# The request:
Write the next part of the Tiger Optics newsletter below, starting right after its final sentence about low Cost-of-Ownership and ease of use in the field.

# Document segment:
........

Tiger News

Tiger Optics Aids Purifier Makers

Gas purifiers are devices that remove or convert undesired molecules or contaminants from gaseous samples. They are widely used for various industrial and research applications, including gas delivery systems, point-of-use purification, and bulk gas purification.

To address their development and qualification needs, Tiger Optics has developed various applications for gas purifier makers, as well as specialty gas companies and end-users within the Semi/LED market.

Highlights of our capabilities and offerings include:

• Multi-species, versatile technology
• Absolute accuracy and excellent sensitivity
• Global customer base and service support
• Low Cost-of-Ownership and ease of operation
• Customized product development

Contact us for more information about how we boost purifier makers’ profit!

 

Meet the Next-Generation Cleanroom Monitors: T-I Max Series

Building on the success of our proven ambient Tiger-i air monitors, we proudly introduce the next-generation T-I Max series. Airborne Molecular Contamination (AMC) directly affects product yields and the performance of semiconductor fabrication tools. T-I Max monitors, designed to detect trace amounts of ammonia (NH₃), hydrogen chloride (HCl), and hydrogen fluoride (HF) in cleanrooms, offer significant improvements in detection limits and speed of response.

Our well-regarded Tiger-i platform of instruments take scant minutes to respond to intrusions, yet the T-I Max NH₃ delivers even faster measurement performance and detects down to parts-per-trillion (ppt) level of the contaminant.

Contact us or visit our website for more info on the new T-I Max series!

 

With T-I Max, Your Selective Catalytic Reduction Can Curb Ammonia Slip

Ammonia, an odor nuisance at a local level, is a critical atmospheric pollutant in its own right and also a major contributor to the formation of airborne particulate matter. The transport of secondary pollution, as well as ammonia itself, has a negative impact on air quality many miles from its source. It can also corrode plant infrastructure and foul equipment downstream, adding to maintenance costs and downtime at power plants, refineries, kilns, and other industrial combustion sources.  Since NH₃ is often the reducing agent added to exhaust gas to be adsorbed onto a catalyst, it is crucial to measure and adjust the input efficiently.

Tiger Optics’ Cavity Ring-Down Spectroscopy (CRDS) is ideally suited to the requirements of numerous environmental measurement applications, including process control for selective catalytic reduction (SCR) for these reasons:

• Drift-free, with accuracy traceable to the world’s major national reference labs
• Freedom from interference
• No periodic sensor replacement/maintenance
• Speed of response within seconds
• Wide dynamic range

The low maintenance and calibration-free nature of Tiger’s CRDS technology also affords extremely low Cost-of-Ownership and allows users to operate with confidence and ease in the field.

........

# Supplied entries:
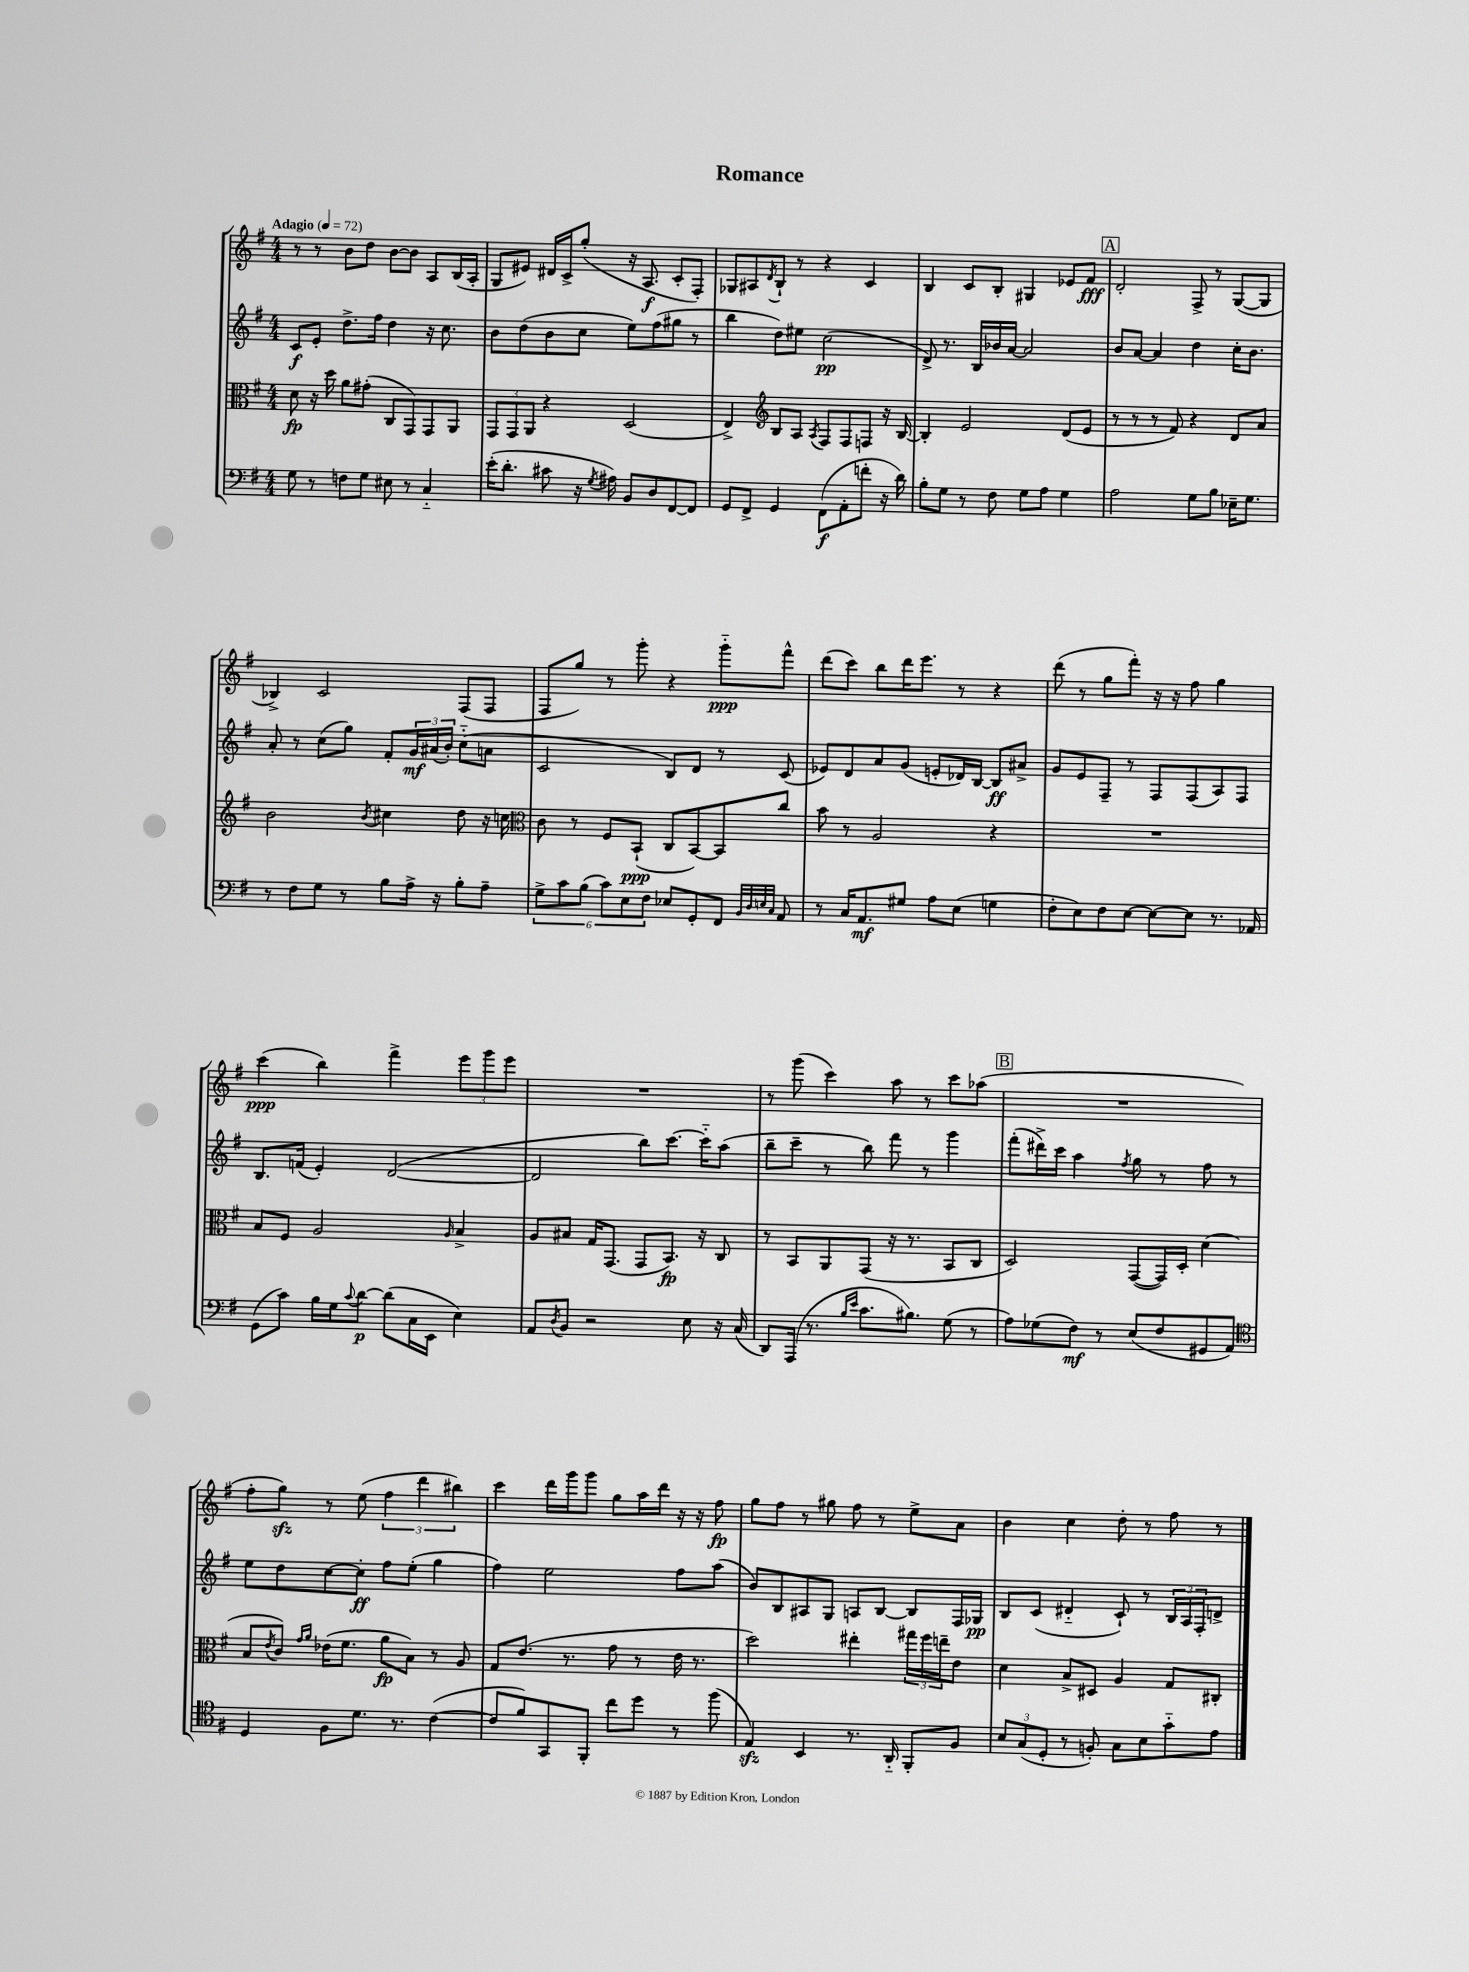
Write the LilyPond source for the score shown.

\header { title = "Romance" }
<<
\new StaffGroup <<
\new Staff = "s0" {
    \clef treble \key g \major \numericTimeSignature \time 4/4 \tempo "Adagio" 4 = 72
    r8 r8 b'8 d''8 b'8~ b'8 a8 b16( a16-. |
    g8 eis'8) dis'16 c'16-> g''8-.( r16 a8.\f c'8-. fis8-.) |
    ges8 ais8 \acciaccatura { d'8 } b8-! r8 r4 c'4 |
    b4 c'8 b8-. gis4 ees'8 fis'8\fff |
    \mark \markup { \box "A" } d'2-. fis8-> r8 g8~( g8 |
    bes4->) c'2 fis8( fis8 |
    fis8 g''8) r8 g'''8-. r4 g'''8-_\ppp fis'''8-^ |
    d'''8( c'''8) b''8 d'''16 e'''8. r8 r4 |
    d'''8( r8 g''8 fis'''8-.) r16 r16 fis''8 g''4 |
    c'''4\ppp( b''4) fis'''4-> \tuplet 3/2 { e'''8 g'''8 e'''8 } |
    R1 |
    r8 g'''8( c'''4) a''8 r8 c'''8 aes''8( |
    \mark \markup { \box "B" } R1 |
    fis''8-. g''8\sfz) r8 e''8( \tuplet 3/2 { fis''4 d'''4 bis''4) } |
    c'''4 d'''16 g'''16 g'''8 g''8 a''16 d'''16 r16 r16 fis''8\fp |
    g''8 fis''8 r8 gis''8 fis''8 r8 e''8-> a'8 |
    b'4 c''4 d''8-. r8 fis''8 r8 \bar "|." |
}
\new Staff = "s1" {
    \clef treble \key g \major \numericTimeSignature \time 4/4
    c'8\f e'8-. d''8.-> fis''16 d''4 r16 c''8. |
    b'8 d''8( b'8 c''8 e''8) fis''8( gis''8 r8 |
    b''4 d''8) eis''8 c''2\pp( |
    d'8->) r8. b16 bes'16 a'16~ a'2 |
    \mark \markup { \box "A" } b'8 a'8~ a'4 d''4 c''16-. b'8. |
    a'8-. r8 c''8( g''8) fis'8-. \tuplet 3/2 { g'16\mf ais'16( b'16-.) } c''8-_( a'8 |
    c'2 b8) d'8 r8 c'8( |
    ees'8) d'8 a'8 g'8( e'8-. des'16) b16~ b8\ff ais'8-> |
    g'8 e'8 fis8-- r8 fis8 fis8( a8) fis8 |
    b8. f'16( e'4-.) d'2~( |
    d'2 b''8) c'''8.~ c'''16-_ a''8( |
    b''8-- c'''8-- r8 b''8) fis'''8 r8 g'''4 |
    \mark \markup { \box "B" } fis'''8-.( dis'''16->) c'''16 a''4 \acciaccatura { fis''8 } g''8 r8 fis''8 r8 |
    e''8 d''8 c''8~ c''8-.\ff fis''8 e''8-.( g''4 |
    fis''4) e''2 fis''8 a''8( |
    b'8) b8 ais8 g8 a8 b8~ b8 fis16 ges16\pp |
    b8 c'8( dis'4-_ c'8-!) r8 \tuplet 3/2 { b16 a16 fis16-. } d'8-> \bar "|." |
}
\new Staff = "s2" {
    \clef alto \key g \major \numericTimeSignature \time 4/4
    d'8\fp r16 d''16 a'8 gis'8-.( c8 g,8) g,8 a,8 |
    \tuplet 3/2 { g,8 g,8 a,8 } r4 d2( |
    e4->) \clef treble b8 a8 \acciaccatura { a8 } fis8 fis8 f8 r16 b16~ |
    b4-. e'2 d'8( e'8 |
    \mark \markup { \box "A" } r8 r8 r8 fis'8) r4 d'8 a'8 |
    b'2 \acciaccatura { b'8 } cis''4 d''8 r16 c''16 |
    \clef alto c'8 r8 fis8 b,8-!\ppp( c8 b,8~) b,8 c''8 |
    b'8 r8 a2 r4 |
    R1 |
    b8 fis8 a2 \grace { a16 } b4-> |
    a8 bis8 g16 g,8.( g,8 b,8.\fp) r16 c8 |
    r8 b,8 a,8 g,8( r16 r8. b,8 c8 |
    \mark \markup { \box "B" } d2) g,8~( g,16) d16-. d'4( |
    b8 \acciaccatura { e'8 } c'8) \grace { g'16 a'16 } ees'16( fis'8. a'8\fp b8) r8 a8 |
    g8 e'8.( r8. g'8 r8 e'16 r8. |
    d''2) eis''4-. \tuplet 3/2 { gis''16 fis''16 e''16-- } e'8 |
    d'4 b8-> dis8 a4 g8 cis8-. \bar "|." |
}
\new Staff = "s3" {
    \clef bass \key g \major \numericTimeSignature \time 4/4
    g8 r8 f8 g8 eis8 r8 c4-_ |
    e'16-.( d'8.-. cis'8 r16 \acciaccatura { g8 } ais16) b,8 d8 fis,8~ fis,8 |
    g,8 fis,8-> g,4 fis,8\f( a,8-. f'8-. r16 d'16) |
    b8-. g8 r8 fis8 g8 a8 g4 |
    \mark \markup { \box "A" } a2 g8 b8 ees16-- g8. |
    r8 fis8 g8 r8 b8 a16-> r16 b8-. a8-- |
    \tuplet 6/4 { g8-> c'8 b8( c'8) e8 fis8 } ees8 g,8-. fis,8 \grace { b,32 d32 e32 c32 } a,8 |
    r8 c16 a,8.\mf gis8 a8 e8( g4 |
    fis8-. e8) fis8 e8~ e8~ e8 r8. aes,16 |
    g,8( c'8) b16 g16 \appoggiatura { c'8 } d'8~\p d'8( c16 e,16 e4) |
    a,8 \acciaccatura { d8 } b,8 r2 e8 r16 c16( |
    d,8) a,,16( r8. \grace { b16 e'16 } c'8. bis8.) g8( r8 |
    \mark \markup { \box "B" } a8) ges8( fis8\mf) r8 e8( fis8 gis,8 a,8) |
    \clef tenor d4 fis8 d'8. r8. c'4~( |
    c'8 fis'8) g,8 fis,8-. c''8 d''8 r8 fis''8( |
    e4\sfz) b,4 r8. a,16-_ fis,8-. fis8 |
    \tuplet 3/2 { b8 g8( d8-. } r8 f8-.) g8 b8 g'8-_ e'8 \bar "|." |
}
>>
>>
\layout { \context { \Score \remove "Bar_number_engraver" } }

........

# Written answer:
Contact us or visit our website for more information on the new T-I Max series!

 

Tiger Service Package Offering

Tiger analyzers are Plug & Play. That said, in cases where field support is desired, we are always happy to arrange for on-site installation and commissioning upon request. Please contact us by clicking here to schedule your start-up.

Installation Support

• Unpacking & full system inspection
• Installation
• Utilities/facilities & environmental review, including sampling system
• Training on network & data storage

Analyzer Commissioning

• Commissioning & Operational Verification
• Functional testing

Performance Verification

• 24-hour Performance Verification of analyzer precision, LDL and accuracy
• Tiger Optics will analyze data and confirm performance is in accord with factory specifications

Click here to learn more about Tiger's Service Package offerings, or contact us for a recommendation on how to achieve the highest level of success with your new product.

 

Don’t Wait until the Last Minute to Start 2018 off great!

Tiger’s low cost Annual Remote Certification will verify your unit is as accurate and reliable as the day it was shipped. We will provide a written certificate attesting to the accuracy of your unit.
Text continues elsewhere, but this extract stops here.